Ve hiç ehemmiyeti yok! Çünkü ben, kabir kapısında, yetmiş yaşındayım. Böyle mazlum ve ma’sûm bir iki sene hayatı, şehadet mertebesiyle değiştirmek benim için büyük saadettir. Risâle-i Nur’un binler hüccetleriyle kat’i îmanım var ki, ölüm bizim için bir terhis tezkeresidir. Eğer idam da olsa, bizim için bir saat zahmet, ebedî bir saadetin ve rahmetin anahtarı olur. Fakat siz, ey zındıka hesabına adliyeyi şaşırtan ve hükümeti bizimle sebepsiz meşgul eden insafsızlar! Kat’i biliniz ve titreyiniz ki: Siz, îdam-ı ebedî ile ve ebedî haps-i münferid ile mahkûm oluyorsunuz. İntikamımız sizden pekçok ve muzaaf bir sûrette alınıyor görüyoruz; hatta size acıyoruz. Evet, bu şehri yüz def’a mezaristana boşaltan ölüm hakîkatı elbette hayattan ziyâde bir istediği var. Ve onun îdamından kurtulmak çâresi, insanların her mes’elesinin fevkınde en büyük ve en ehemmiyetli ve en lüzumlu bir ihtiyac-ı zarurî ve kat’isidir. Acaba bu çâreyi kendine bulan Risâle-i Nur Şâkirdlerini ve o çâreyi binler hüccetler ile bulduran Risâle-i Nur’u adi bahâneler ile ittiham edenler, ne kadar kendileri hakîkat ve adalet nazarında müttehem oluyor, divâneler de anlar.

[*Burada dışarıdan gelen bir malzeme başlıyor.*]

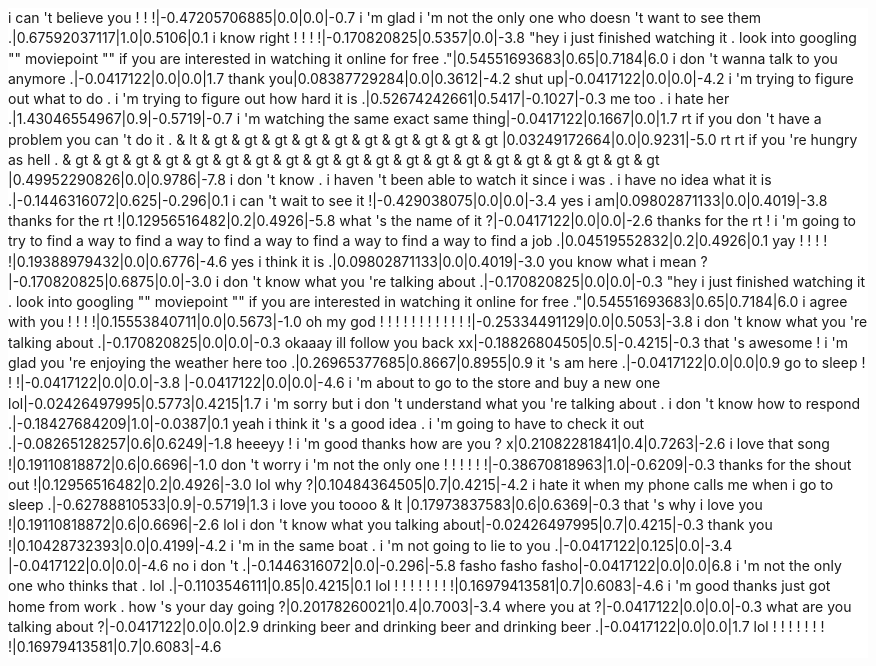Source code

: i can 't believe you ! ! !|-0.47205706885|0.0|0.0|-0.7
i 'm glad i 'm not the only one who doesn 't want to see them .|0.67592037117|1.0|0.5106|0.1
i know right ! ! ! !|-0.170820825|0.5357|0.0|-3.8
"hey  i just finished watching it . look into googling "" moviepoint "" if you are interested in watching it online for free ."|0.54551693683|0.65|0.7184|6.0
i don 't wanna talk to you anymore .|-0.0417122|0.0|0.0|1.7
thank you|0.08387729284|0.0|0.3612|-4.2
shut up|-0.0417122|0.0|0.0|-4.2
 i 'm trying to figure out what to do . i 'm trying to figure out how hard it is .|0.52674242661|0.5417|-0.1027|-0.3
me too . i hate her .|1.43046554967|0.9|-0.5719|-0.7
i 'm watching the same exact same thing|-0.0417122|0.1667|0.0|1.7
rt if you don 't have a problem  you can 't do it . & lt & gt & gt & gt & gt & gt & gt & gt & gt & gt & gt <at>|0.03249172664|0.0|0.9231|-5.0
rt rt if you 're hungry as hell . & gt & gt & gt & gt & gt & gt & gt & gt & gt & gt & gt & gt & gt & gt & gt & gt & gt & gt & gt & gt <at>|0.49952290826|0.0|0.9786|-7.8
i don 't know . i haven 't been able to watch it since i was <number> . i have no idea what it is .|-0.1446316072|0.625|-0.296|0.1
i can 't wait to see it !|-0.429038075|0.0|0.0|-3.4
yes i am|0.09802871133|0.0|0.4019|-3.8
thanks for the rt !|0.12956516482|0.2|0.4926|-5.8
what 's the name of it ?|-0.0417122|0.0|0.0|-2.6
thanks for the rt ! i 'm going to try to find a way to find a way to find a way to find a way to find a way to find a job .|0.04519552832|0.2|0.4926|0.1
yay ! ! ! ! !|0.19388979432|0.0|0.6776|-4.6
yes  i think it is .|0.09802871133|0.0|0.4019|-3.0
you know what i mean ?|-0.170820825|0.6875|0.0|-3.0
i don 't know what you 're talking about .|-0.170820825|0.0|0.0|-0.3
"hey  i just finished watching it . look into googling "" moviepoint "" if you are interested in watching it online for free ."|0.54551693683|0.65|0.7184|6.0
 i agree with you ! ! ! !|0.15553840711|0.0|0.5673|-1.0
oh my god ! ! ! ! ! ! ! ! ! ! ! !|-0.25334491129|0.0|0.5053|-3.8
i don 't know what you 're talking about .|-0.170820825|0.0|0.0|-0.3
okaaay  ill follow you back xx|-0.18826804505|0.5|-0.4215|-0.3
that 's awesome ! i 'm glad you 're enjoying the weather here too .|0.26965377685|0.8667|0.8955|0.9
it 's <number> <number> am here .|-0.0417122|0.0|0.0|0.9
go to sleep ! ! !|-0.0417122|0.0|0.0|-3.8
<url>|-0.0417122|0.0|0.0|-4.6
i 'm about to go to the store and buy a new one lol|-0.02426497995|0.5773|0.4215|1.7
i 'm sorry  but i don 't understand what you 're talking about . i don 't know how to respond .|-0.18427684209|1.0|-0.0387|0.1
yeah  i think it 's a good idea . i 'm going to have to check it out .|-0.08265128257|0.6|0.6249|-1.8
heeeyy ! i 'm good thanks how are you ? x|0.21082281841|0.4|0.7263|-2.6
i love that song !|0.19110818872|0.6|0.6696|-1.0
don 't worry i 'm not the only one ! ! ! ! ! !|-0.38670818963|1.0|-0.6209|-0.3
thanks for the shout out !|0.12956516482|0.2|0.4926|-3.0
lol why ?|0.10484364505|0.7|0.4215|-4.2
i hate it when my phone calls me when i go to sleep .|-0.62788810533|0.9|-0.5719|1.3
i love you toooo & lt <number>|0.17973837583|0.6|0.6369|-0.3
that 's why i love you !|0.19110818872|0.6|0.6696|-2.6
lol i don 't know what you talking about|-0.02426497995|0.7|0.4215|-0.3
thank you !|0.10428732393|0.0|0.4199|-4.2
i 'm in the same boat . i 'm not going to lie to you .|-0.0417122|0.125|0.0|-3.4
<at>|-0.0417122|0.0|0.0|-4.6
no i don 't .|-0.1446316072|0.0|-0.296|-5.8
fasho fasho fasho|-0.0417122|0.0|0.0|6.8
i 'm not the only one who thinks that . lol .|-0.1103546111|0.85|0.4215|0.1
lol ! ! ! ! ! ! ! !|0.16979413581|0.7|0.6083|-4.6
i 'm good thanks  just got home from work . how 's your day going ?|0.20178260021|0.4|0.7003|-3.4
where you at ?|-0.0417122|0.0|0.0|-0.3
what are you talking about ?|-0.0417122|0.0|0.0|2.9
drinking beer and drinking beer and drinking beer .|-0.0417122|0.0|0.0|1.7
lol ! ! ! ! ! ! ! !|0.16979413581|0.7|0.6083|-4.6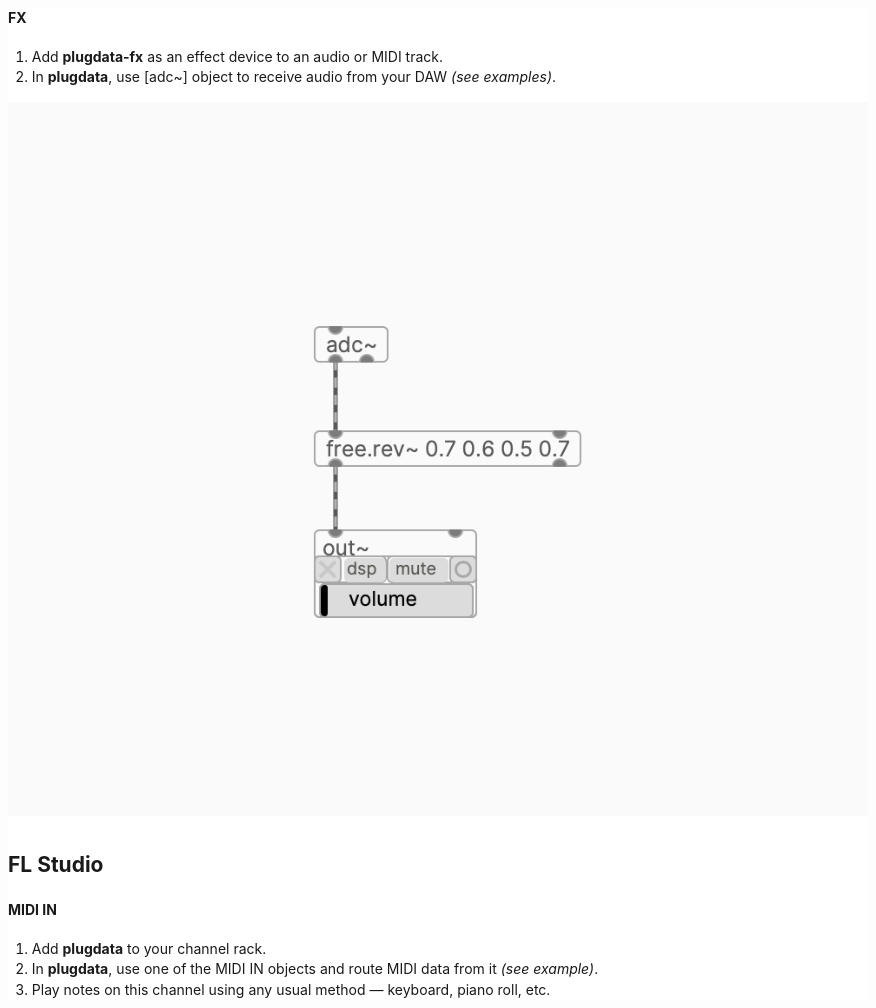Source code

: 
#### FX

1. Add **plugdata-fx** as an effect device to an audio or MIDI track.
2. In **plugdata**, use [adc~] object to receive audio from your DAW *(see examples)*.  

![live-a3](images\pd-fx.png)

## FL Studio

#### MIDI IN

1. Add **plugdata** to your channel rack. 
2. In **plugdata**, use one of the MIDI IN objects and route MIDI data from it *(see example)*.
3. Play notes on this channel using any usual method — keyboard, piano roll, etc.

Bu insafsızları aldatan ve hiçbir münâsebeti olmayan bir siyasî cem’iyyet vehmini veren üç maddedir:
Birincisi: Eskidenberi benim talebelerim, benim ile kardeş gibi şiddetli alâkadar olmaları; bir cem’iyyet vehmini vermiş.
İkincisi: Risâle-i Nur’un ba’zı şâkirdleri, her yerde bulunan ve cumhuriyet kanunları müsaade eden ve ilişmeyen ve cemâat-ı İslâmiye hey’etleri gibi hareket etmelerinden bir cem’iyyet zannedilmiş. Halbuki, o mahdut üç-dört şâkirdin niyetleri cem’iyyet memiyet değil, belki sırf hizmet-i îmaniyede hâlis bir kardeşlik ve uhrevî tesanüddür.
Üçüncüsü: O insafsızlar, kendilerini dalâlet ve dünya-perestlikte bildiklerinden ve hükümetin ba’zı kanunlarını kendilerine müsaid bulduklarından, fikren diyorlar ki: “Herhalde Said ve arkadaşları, bizlere ve hükümetin bizim medenîce nâmeşru hevesatımıza müsaid kanunlarına muhalifdirler. Öyle ise muhalif bir cem’iyyet-i siyasiyedirler.”
Ben de derim: Hey bedbahtlar! Dünya ebedî olsaydı ve insan, içinde dâimî kalsa idi; ve insanî vazîfeler yalnız siyaset bulunsaydı, belki bu iftiranızda bir ma’na bulunabilirdi.